TikTok Japanは「セラー企業、クリエイター、そして幅広い世代のユーザーが偶然に出会い、商品を発見し、購入につながる『ディスカバリーEコマース』を体現する場へと成長した」と説明している。
セラーの成功実績
TikTok Japanは2月3日、日本での提供開始から半年の経過を記念し、「TikTok Shop」で活躍するセラーを招いたイベントを開催。「TikTok Shop」で成長を遂げる3社のセラー企業が取り組みや成功事例を説明した。
王子製薬
ホームケアやパーソナルケア商品を展開する王子製薬は、1回あたり4〜6時間のLIVE配信をほぼ毎日実施し、コミュニティを育成。新規視聴者の流入、常連化、購買へとつながる好循環が生まれたという。
オカラテクノロジズ
おからのお菓子を提供するオカラテクノロジズは、2025年開催の「TikTokトレンド大賞2025」でヒットアイテム部門賞を受賞。おから廃棄から商品開発までの過程を描いた動画の総再生回数は約1400万回を突破したという。開発した商品の注文増加につながった。
「KATE」
花王のメイクアップブランド「KATE」は、広告とLIVE配信を組み合わせて展開し、ブランドへの理解と共感を醸成。参入前と比較してフォロワー数は約200%増加したという。

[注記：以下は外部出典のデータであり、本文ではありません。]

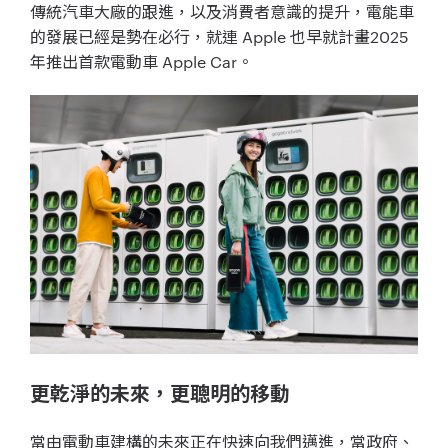
傳統汽車大廠的跟進，以及消費者意識的提升，電能車
的發展已經是勢在必行，就連 Apple 也早就計畫2025
年推出首款電動車 Apple Car。
更乾淨的未來，更聰明的移動
當由電動車建構的未來正在快速向我們邁進，當政府、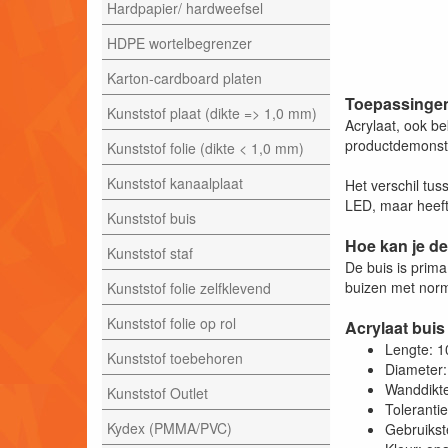
Hardpapier/ hardweefsel
HDPE wortelbegrenzer
Karton-cardboard platen
Toepassingen
Kunststof plaat (dikte => 1,0 mm)
Acrylaat, ook be
productdemonstra
Kunststof folie (dikte < 1,0 mm)
Kunststof kanaalplaat
Het verschil tus
LED, maar heeft 
Kunststof buis
Hoe kan je de
Kunststof staf
De buis is prim
buizen met norm
Kunststof folie zelfklevend
Kunststof folie op rol
Acrylaat buis
Lengte: 
Kunststof toebehoren
Diameter
Wanddikt
Kunststof Outlet
Toleranti
Kydex (PMMA/PVC)
Gebruikst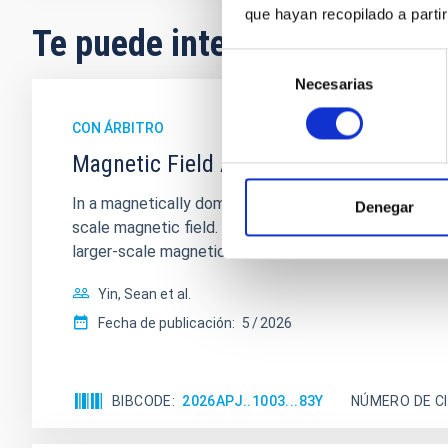
que hayan recopilado a parti
Te puede interesar
Selección
Necesarias
de
consentimiento
CON ÁRBITRO
Magnetic Field Alignment with Dense C
In a magnetically dominated model of star formation
Denegar
scale magnetic field. A. Pandhi et al. showed instea
larger-scale magnetic
Yin, Sean et al.
Fecha de publicación:
5
2026
BIBCODE
2026APJ..1003...83Y
NÚMERO DE C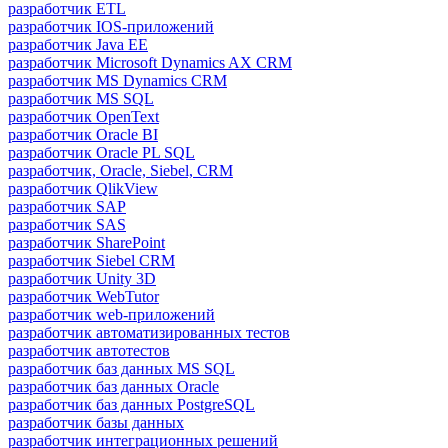
разработчик ETL
разработчик IOS-приложений
разработчик Java ЕЕ
разработчик Microsoft Dynamics AX CRM
разработчик MS Dynamics CRM
разработчик MS SQL
разработчик OpenText
разработчик Oracle BI
разработчик Oracle PL SQL
разработчик, Oracle, Siebel, CRM
разработчик QlikView
разработчик SAP
разработчик SAS
разработчик SharePoint
разработчик Siebel CRM
разработчик Unity 3D
разработчик WebTutor
разработчик web-приложений
разработчик автоматизированных тестов
разработчик автотестов
разработчик баз данных MS SQL
разработчик баз данных Oracle
разработчик баз данных PostgreSQL
разработчик базы данных
разработчик интеграционных решений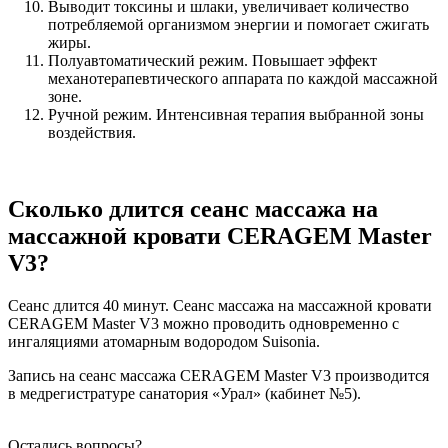
Выводит токсины и шлаки, увеличивает количество
потребляемой организмом энергии и помогает сжигать
жиры.
Полуавтоматический режим. Повышает эффект
механотерапевтического аппарата по каждой массажной
зоне.
Ручной режим. Интенсивная терапия выбранной зоны
воздействия.
Сколько длится сеанс массажа на
массажной кровати CERAGEM Master
V3?
Сеанс длится 40 минут. Сеанс массажа на массажной кровати
CERAGEM Master V3 можно проводить одновременно с
ингаляциями атомарным водородом Suisonia.
Запись на сеанс массажа CERAGEM Master V3 производится
в медрегистратуре санатория «Урал» (кабинет №5).
Остались вопросы?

イベントでは、2026年3月に第一弾の実施を予定しているプロジェクト「TikTok Shop Local(ティックトックショップ ローカル)」を発表した。「TikTok Shop Local」は、地域の特産品や中小事業者の商品などを全国へ届け、地域の魅力発信や地域経済の活性化に寄与することをめざすプロジェクト。